Berni and her group are also investigating what generates the Lévy distribution of walk lengths. In collaboration with the computational neuroscientist Julijana Gjorgjieva and the mathematician Marina Wosniack at the Max Planck Institute for Brain Research in Frankfurt, they are building computer models of the neural network. They are hoping such a model will enable them to explore how external sensory signals or instructions from the brain change the intrinsic activity pattern governing a larva’s baseline behavior.

Berni’s lab is also running further behavioral experiments in which larvae traverse agar plates dotted with different arrangements of food. When there are patches of food, interesting behavioral transitions happen: Like sharks moving within or beyond clouds of oceanic plankton, the larvae move in and out of Lévy walks.

Walking the Science Forward

There are other lab animals that neuroscientists could monitor for Lévy walk behavior. Evidence hints that nematodes and certain mud snails use this search strategy. Sims and Berni wonder how these ideas might be explored in vertebrates like mice and zebra fish. Humphries ponders whether simply asking some undergraduates to look for something hidden on a beach might reveal the characteristic pattern.

Comparisons of Lévy walk behavior between species could prove fascinating. Berni wonders if different animals arrive at the behavior in different ways, “or is there some principle of neural firing or neural activity or neuronal connectivity that is actually generating the same type of characteristics in different animals?” The idea that the mathematics for an optimal blind search strategy might be embedded in the very structure of a nervous system feels like a question that needs to be answered.

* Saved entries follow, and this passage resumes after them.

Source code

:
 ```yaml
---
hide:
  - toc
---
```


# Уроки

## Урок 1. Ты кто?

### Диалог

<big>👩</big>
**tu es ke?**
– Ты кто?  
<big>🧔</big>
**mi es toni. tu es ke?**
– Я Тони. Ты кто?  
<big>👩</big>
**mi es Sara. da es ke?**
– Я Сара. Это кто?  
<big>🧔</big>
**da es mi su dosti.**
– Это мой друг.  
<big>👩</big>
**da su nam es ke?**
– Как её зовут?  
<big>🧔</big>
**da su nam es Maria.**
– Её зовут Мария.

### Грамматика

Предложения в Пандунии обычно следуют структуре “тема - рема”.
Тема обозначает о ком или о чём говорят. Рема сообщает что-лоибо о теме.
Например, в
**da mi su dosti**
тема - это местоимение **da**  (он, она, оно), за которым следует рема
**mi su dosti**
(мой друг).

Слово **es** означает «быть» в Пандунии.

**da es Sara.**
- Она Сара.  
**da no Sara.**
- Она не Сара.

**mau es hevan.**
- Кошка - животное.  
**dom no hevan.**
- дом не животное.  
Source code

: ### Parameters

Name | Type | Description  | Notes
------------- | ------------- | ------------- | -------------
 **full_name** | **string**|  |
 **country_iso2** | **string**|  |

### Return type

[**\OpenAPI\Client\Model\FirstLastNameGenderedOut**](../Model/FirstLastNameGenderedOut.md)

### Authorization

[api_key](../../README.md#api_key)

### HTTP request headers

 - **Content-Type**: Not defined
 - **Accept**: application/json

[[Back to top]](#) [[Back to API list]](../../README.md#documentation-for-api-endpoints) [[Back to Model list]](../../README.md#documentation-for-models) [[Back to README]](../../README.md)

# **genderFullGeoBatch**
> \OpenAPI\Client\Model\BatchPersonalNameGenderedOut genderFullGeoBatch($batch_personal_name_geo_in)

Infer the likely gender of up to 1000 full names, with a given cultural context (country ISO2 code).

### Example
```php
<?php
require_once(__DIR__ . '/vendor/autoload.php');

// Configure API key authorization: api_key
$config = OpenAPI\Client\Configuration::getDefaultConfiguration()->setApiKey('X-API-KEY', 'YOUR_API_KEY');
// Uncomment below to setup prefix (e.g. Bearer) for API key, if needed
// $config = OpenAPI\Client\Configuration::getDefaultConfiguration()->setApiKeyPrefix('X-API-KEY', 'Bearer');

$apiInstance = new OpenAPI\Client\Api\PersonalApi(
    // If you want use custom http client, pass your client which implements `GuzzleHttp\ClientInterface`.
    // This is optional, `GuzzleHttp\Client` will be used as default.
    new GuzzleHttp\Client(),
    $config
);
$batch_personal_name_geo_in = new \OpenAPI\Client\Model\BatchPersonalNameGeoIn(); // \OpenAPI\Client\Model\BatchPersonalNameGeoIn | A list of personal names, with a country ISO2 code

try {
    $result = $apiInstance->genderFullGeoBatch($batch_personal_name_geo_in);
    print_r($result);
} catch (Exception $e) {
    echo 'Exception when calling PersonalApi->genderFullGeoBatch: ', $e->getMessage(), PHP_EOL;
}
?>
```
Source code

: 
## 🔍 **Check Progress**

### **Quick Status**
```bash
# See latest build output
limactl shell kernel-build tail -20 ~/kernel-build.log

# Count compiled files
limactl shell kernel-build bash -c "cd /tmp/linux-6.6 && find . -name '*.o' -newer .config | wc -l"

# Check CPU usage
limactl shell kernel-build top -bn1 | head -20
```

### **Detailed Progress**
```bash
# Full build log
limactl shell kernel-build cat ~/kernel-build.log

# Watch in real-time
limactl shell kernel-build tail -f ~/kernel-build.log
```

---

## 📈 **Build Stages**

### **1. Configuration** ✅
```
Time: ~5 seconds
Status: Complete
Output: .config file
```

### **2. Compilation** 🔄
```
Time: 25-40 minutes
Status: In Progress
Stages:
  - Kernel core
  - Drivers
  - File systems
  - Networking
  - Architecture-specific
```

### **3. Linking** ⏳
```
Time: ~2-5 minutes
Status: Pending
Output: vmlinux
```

For now, though, Sims and Humphries are mostly turning away from the basic science of the phenomenon to focus again on conservation work: They will use Lévy walks along with other tools to classify shark behavior. But Berni hopes other neuroscientists will be inspired to look for generators of these movement patterns beneath everything else brains do.

“The field discovers something they can really work on,” she said of the neuroscientists. “Then they stay and explore this for a while, before they move on and look for something else.” She added with a smile, “In a little bit of a Lévy way.”